**WHAT THE TASK ASKS:** Only the lines with the string "brew" are needed; return each of them from the entries below.

(Stored data entries)
=-=-=

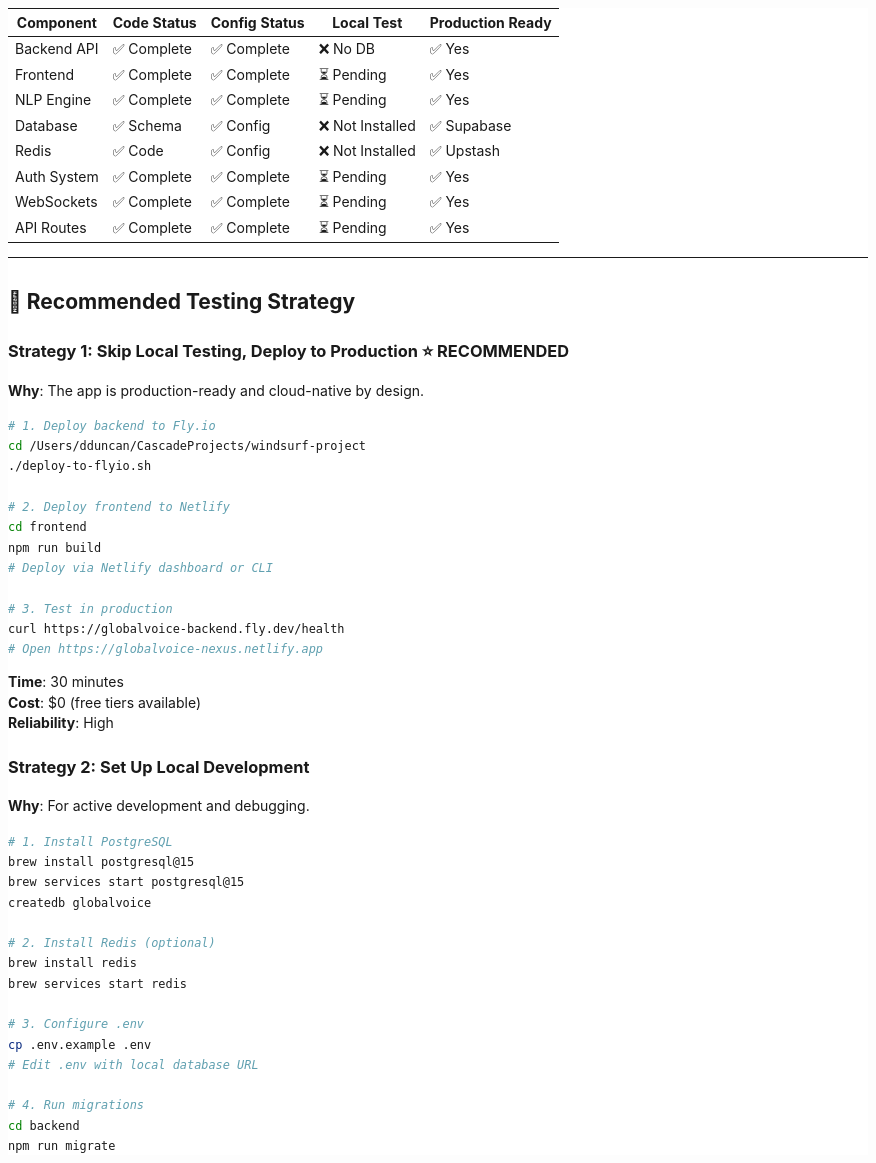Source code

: | Component | Code Status | Config Status | Local Test | Production Ready |
|-----------|-------------|---------------|------------|------------------|
| Backend API | ✅ Complete | ✅ Complete | ❌ No DB | ✅ Yes |
| Frontend | ✅ Complete | ✅ Complete | ⏳ Pending | ✅ Yes |
| NLP Engine | ✅ Complete | ✅ Complete | ⏳ Pending | ✅ Yes |
| Database | ✅ Schema | ✅ Config | ❌ Not Installed | ✅ Supabase |
| Redis | ✅ Code | ✅ Config | ❌ Not Installed | ✅ Upstash |
| Auth System | ✅ Complete | ✅ Complete | ⏳ Pending | ✅ Yes |
| WebSockets | ✅ Complete | ✅ Complete | ⏳ Pending | ✅ Yes |
| API Routes | ✅ Complete | ✅ Complete | ⏳ Pending | ✅ Yes |

---

## 🎯 Recommended Testing Strategy

### Strategy 1: Skip Local Testing, Deploy to Production ⭐ RECOMMENDED

**Why**: The app is production-ready and cloud-native by design.

```bash
# 1. Deploy backend to Fly.io
cd /Users/dduncan/CascadeProjects/windsurf-project
./deploy-to-flyio.sh

# 2. Deploy frontend to Netlify
cd frontend
npm run build
# Deploy via Netlify dashboard or CLI

# 3. Test in production
curl https://globalvoice-backend.fly.dev/health
# Open https://globalvoice-nexus.netlify.app
```

**Time**: 30 minutes  
**Cost**: $0 (free tiers available)  
**Reliability**: High

### Strategy 2: Set Up Local Development

**Why**: For active development and debugging.

```bash
# 1. Install PostgreSQL
brew install postgresql@15
brew services start postgresql@15
createdb globalvoice

# 2. Install Redis (optional)
brew install redis
brew services start redis

# 3. Configure .env
cp .env.example .env
# Edit .env with local database URL

# 4. Run migrations
cd backend
npm run migrate
```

=-=-=

**OUTPUT OF THE EXERCISE:**
brew install postgresql@15
brew services start postgresql@15
brew install redis
brew services start redis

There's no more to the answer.